About two years ago I started to build a music player. I had an old notebook and a friend gave me his old CD player. The plan was to get the important parts of the notebook into the chassis of the CD player. This was done about two years ago and since then it stayed half-finished. Last week I finally had enough motivation (and the other notebook acting as our music player using mpd was actually being really used again) so that the project is now finally finished. Before I started it looked something like this:
On the left side the board is mounted on two pieces of wood. I had to cut new holes on the backside for all the connectors. Although it is booted over network and running from NFS it needs a hard-disk, because the BIOS needs 15 seconds longer if there is no hard-drive. As I wanted a fast boot I had to connect something to it and that is why I bought a 256MB flash drive with a 44-pin IDE connector.
All the cables which can be seen on the right side are from my idea to use the original buttons of the CD player chassis. The cables are connected to the keyboard controller and they are a very good example that I am more a software than a hardware guy. The plan was that certain combinations of the cables generate certain keyboard events (characters). That worked perfectly and I tried out many combinations and found enough keyboard events to connect all the cables to buttons of the CD player chassis. The problems started when I soldered all the cables to the board with the buttons. After I had soldered all cables to the board behind the buttons I powered it on again and it was generating lots of keyboard events even if I was not pressing any button, probably because I did not think about it that all cables which were connected to ground pins were now all connected together. So it was a bad idea and everything I did was pretty much useless. So I removed everything again and connected it again, but this time I tested the result after every button.

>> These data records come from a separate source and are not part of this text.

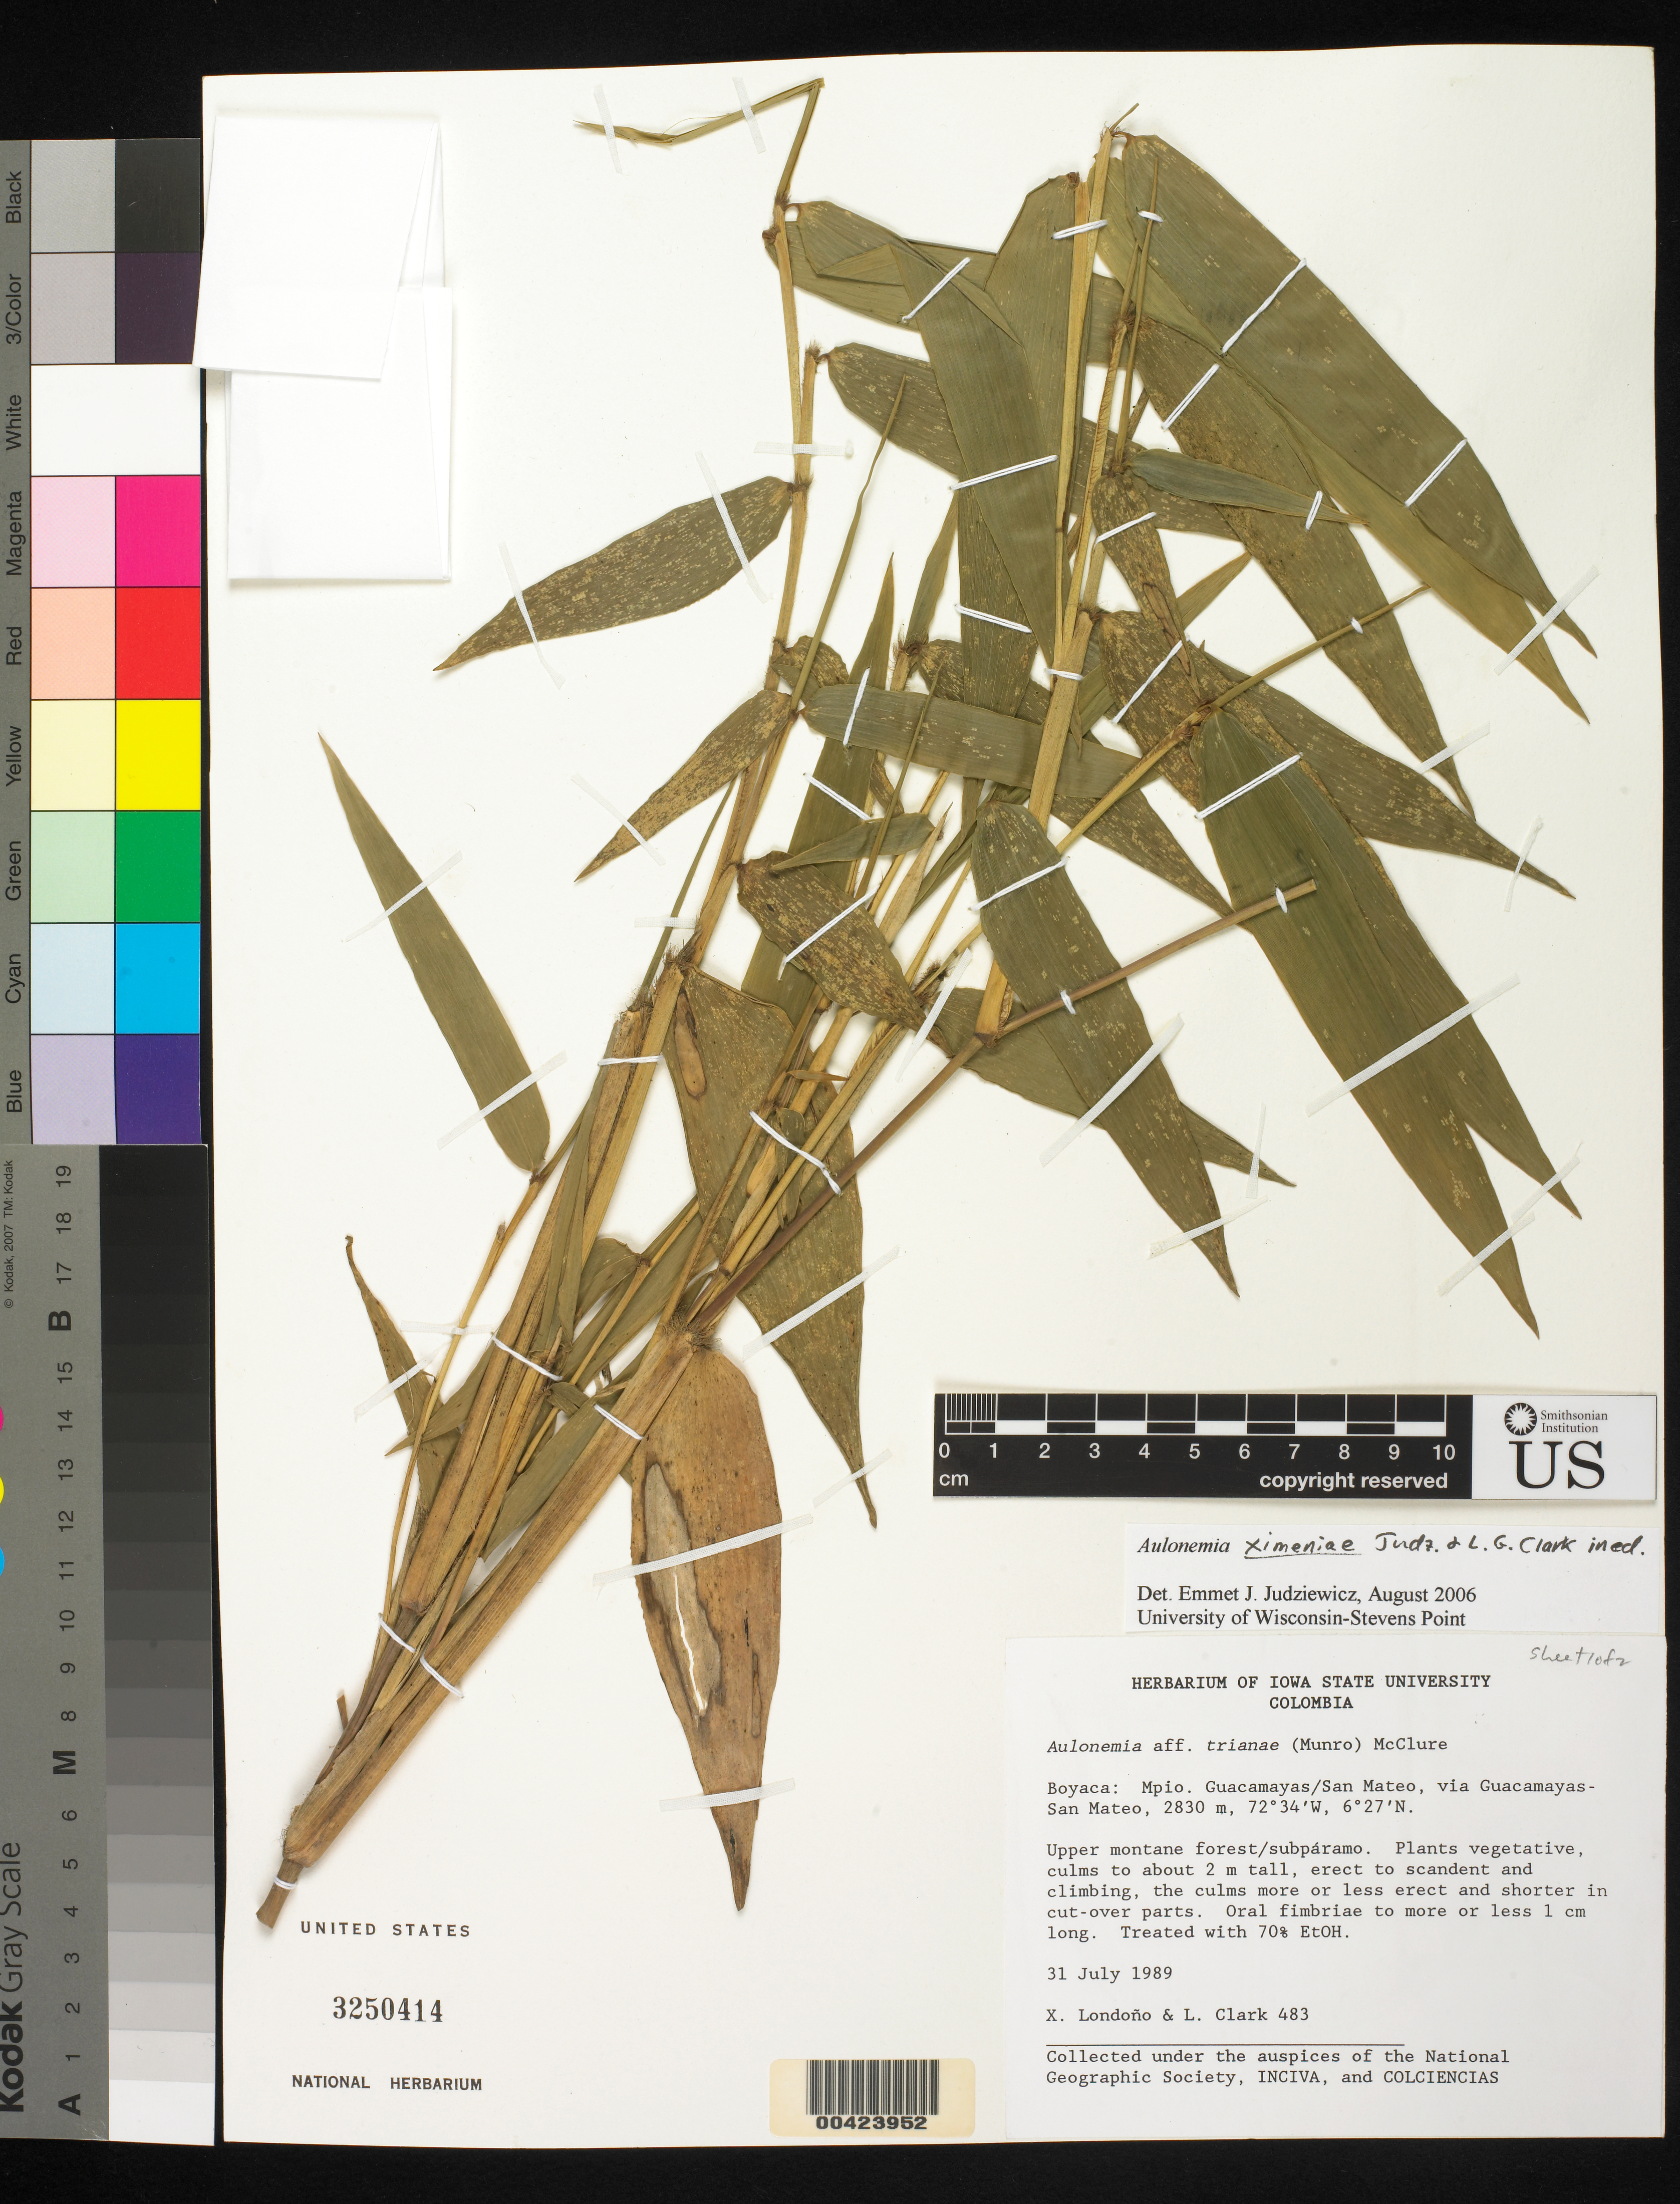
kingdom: Plantae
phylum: Tracheophyta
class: Liliopsida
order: Poales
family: Poaceae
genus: Aulonemia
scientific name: Aulonemia ximenae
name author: L.G. Clark et al.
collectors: X. Londoño & L. G. Clark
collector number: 483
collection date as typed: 31 Jul 1989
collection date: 1989-07-31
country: Colombia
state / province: Boyacá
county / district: Guacamayas / San Mateo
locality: Via Guacamayas - San Mateo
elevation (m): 2830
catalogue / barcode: US 3250414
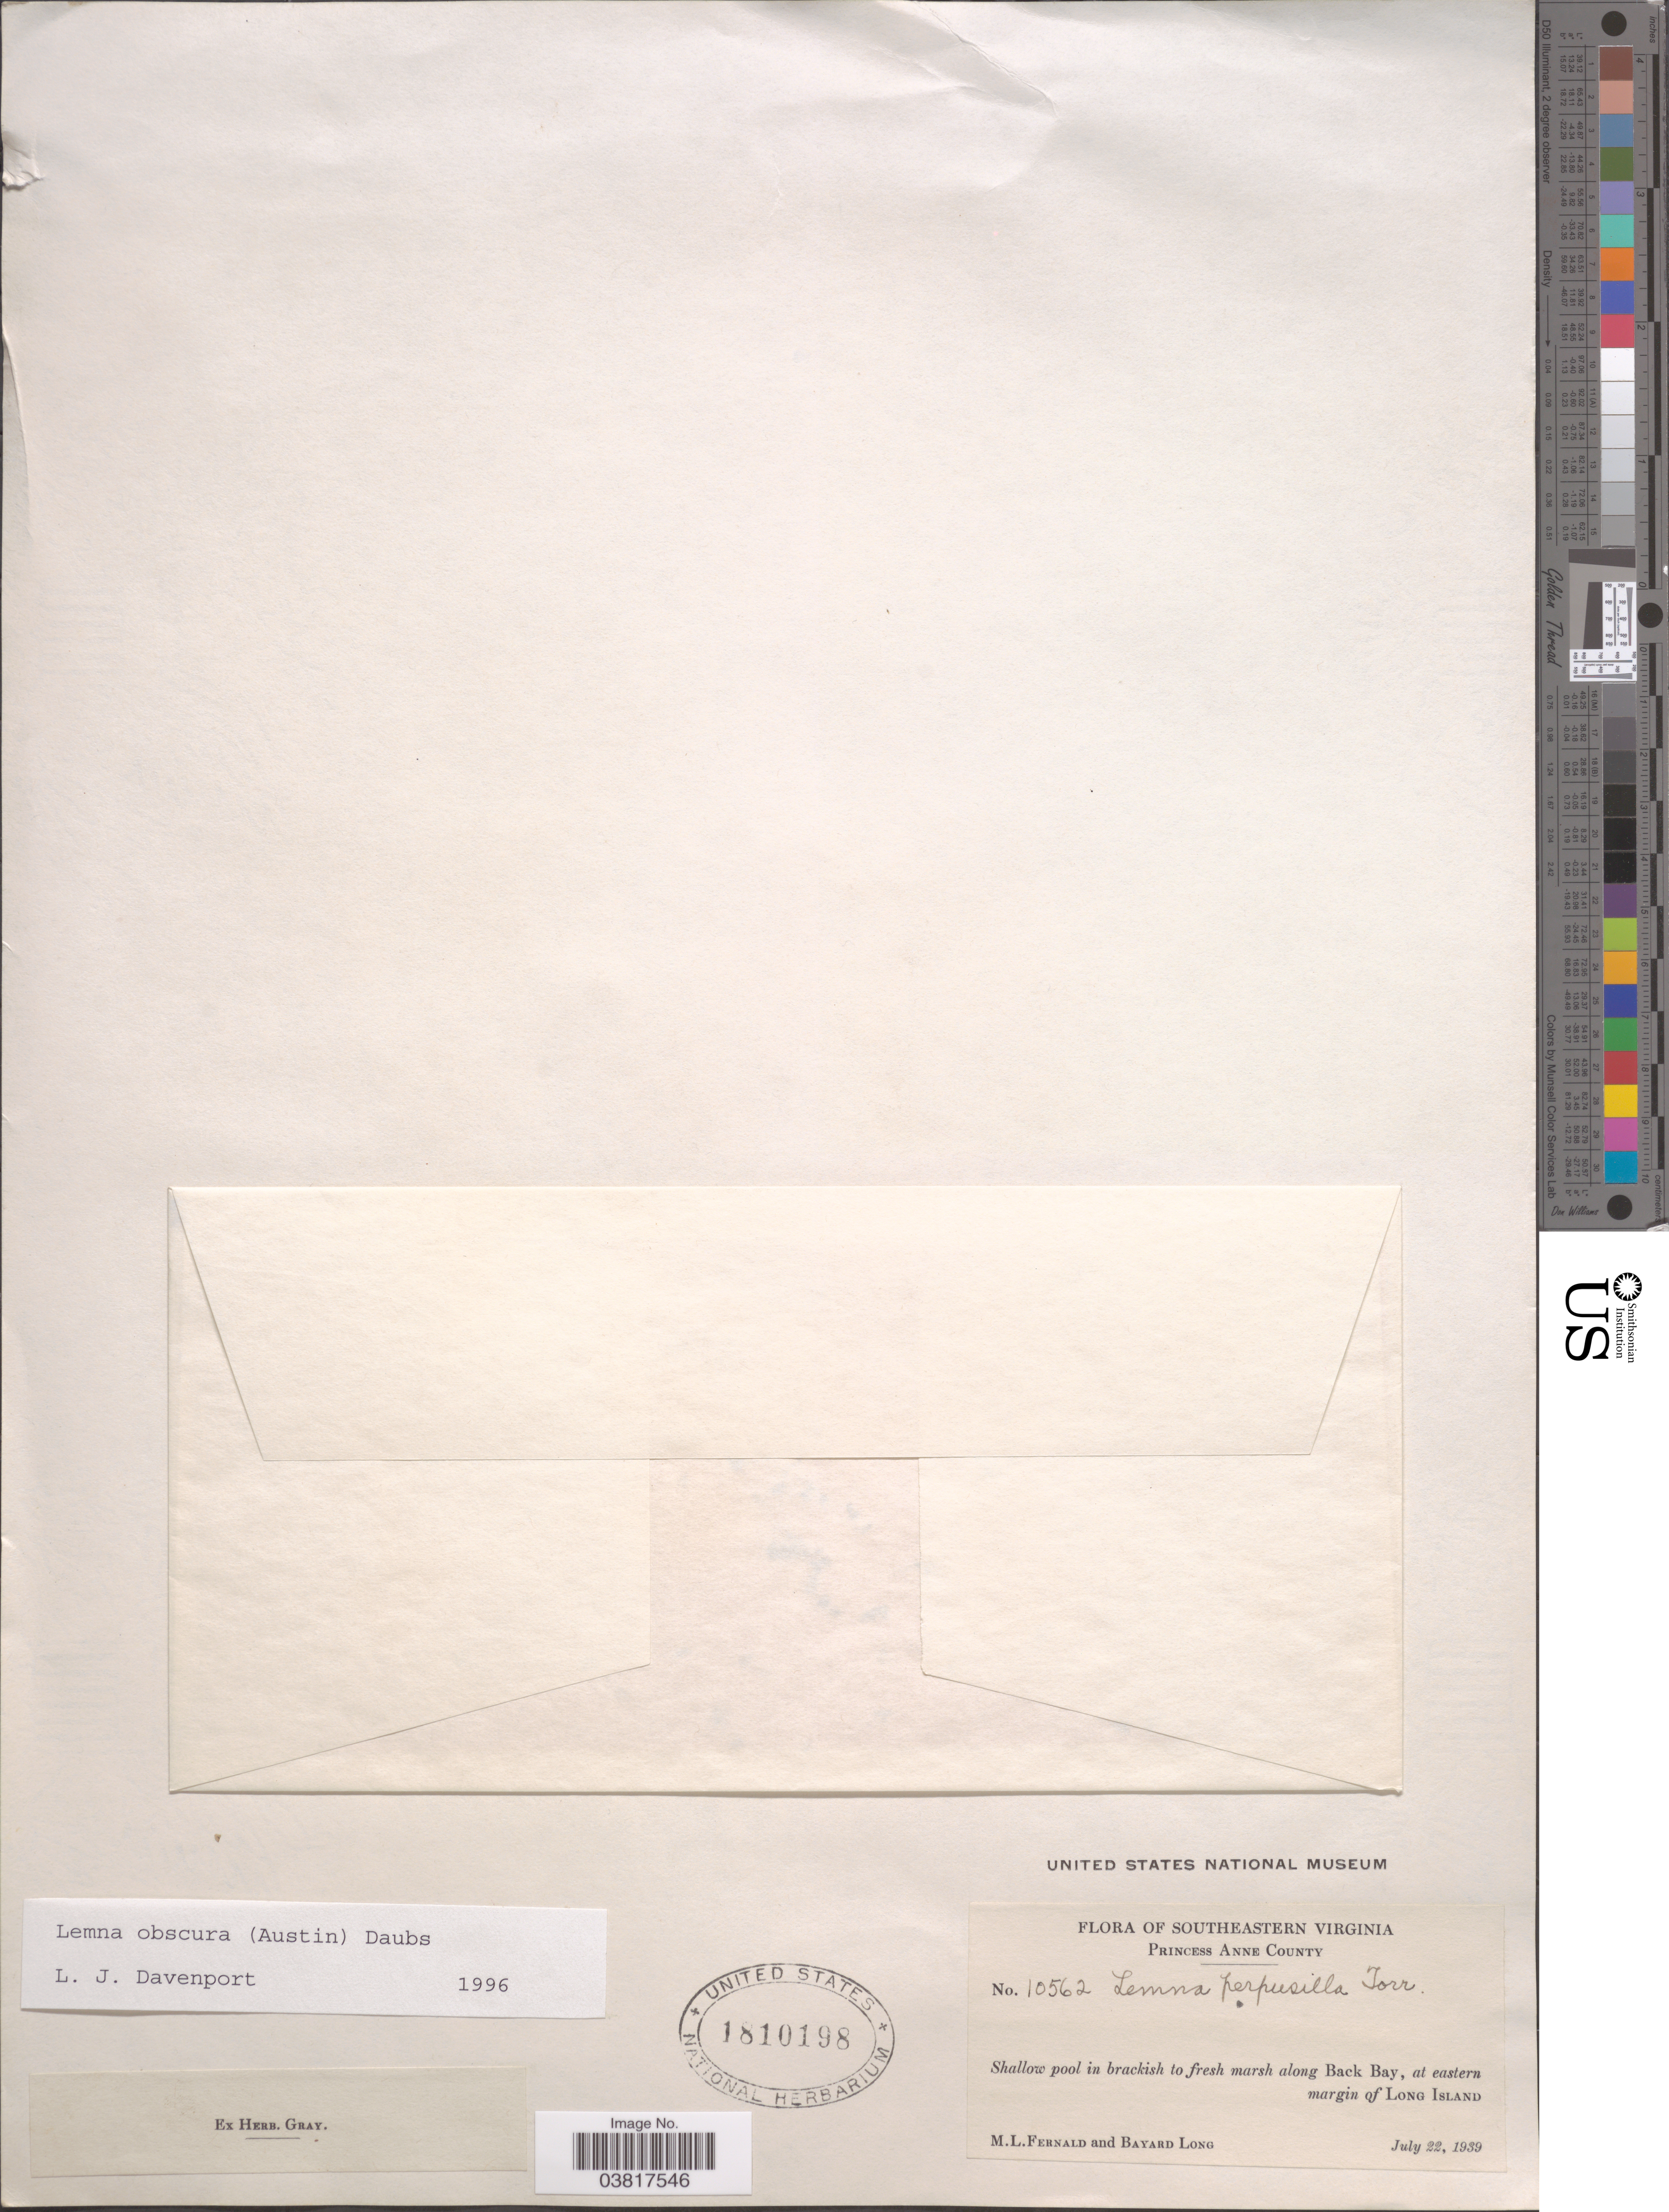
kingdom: Plantae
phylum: Tracheophyta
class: Liliopsida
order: Alismatales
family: Araceae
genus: Lemna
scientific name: Lemna obscura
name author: (Austin) Daubs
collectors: M. L. Fernald & B. Long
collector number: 10562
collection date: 1939-07-22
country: United States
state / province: Virginia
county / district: City of Virginia Beach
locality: Southeastern Virginia. Princess Anne County. Along Back Bay, at eastern margin of Long Island.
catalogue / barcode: US 1810198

The most important button was the power on button, which works. I have now only four working buttons which is far from what I wanted but better than no possibility to control anything directly at the chassis.
To use the characters coming from the buttons I took mingetty, removed most of the code and modified it to read just one character (readfromtty1.c) and return that immediately to a shell script wrapped around. So if I now press the REPEAT button I get a message in the syslog saying “REPEAT pressed“.
I also had to cut two more holes into the CD player chassis on the left side for the CPU fan and for the audio connectors.
That was the only change to finally use it. If I now press the STANDBY/ON button, about 20 seconds later it starts playing music. I am using mpd so that I can control it from anywhere and pressing the same button again shuts the system down in about 5 seconds. Without much work I could get it probably to boot faster but right now I am using an only slightly modified Fedora 11 with a custom kernel so that I probably leave it the way it is now.
In addition to the buttons and all the available mpd clients I can also control the music player using my phone. I have extended my phone2jabber script to not only send jabber notifications when somebody calls but also to play the next song when one of my unused MSNs is called.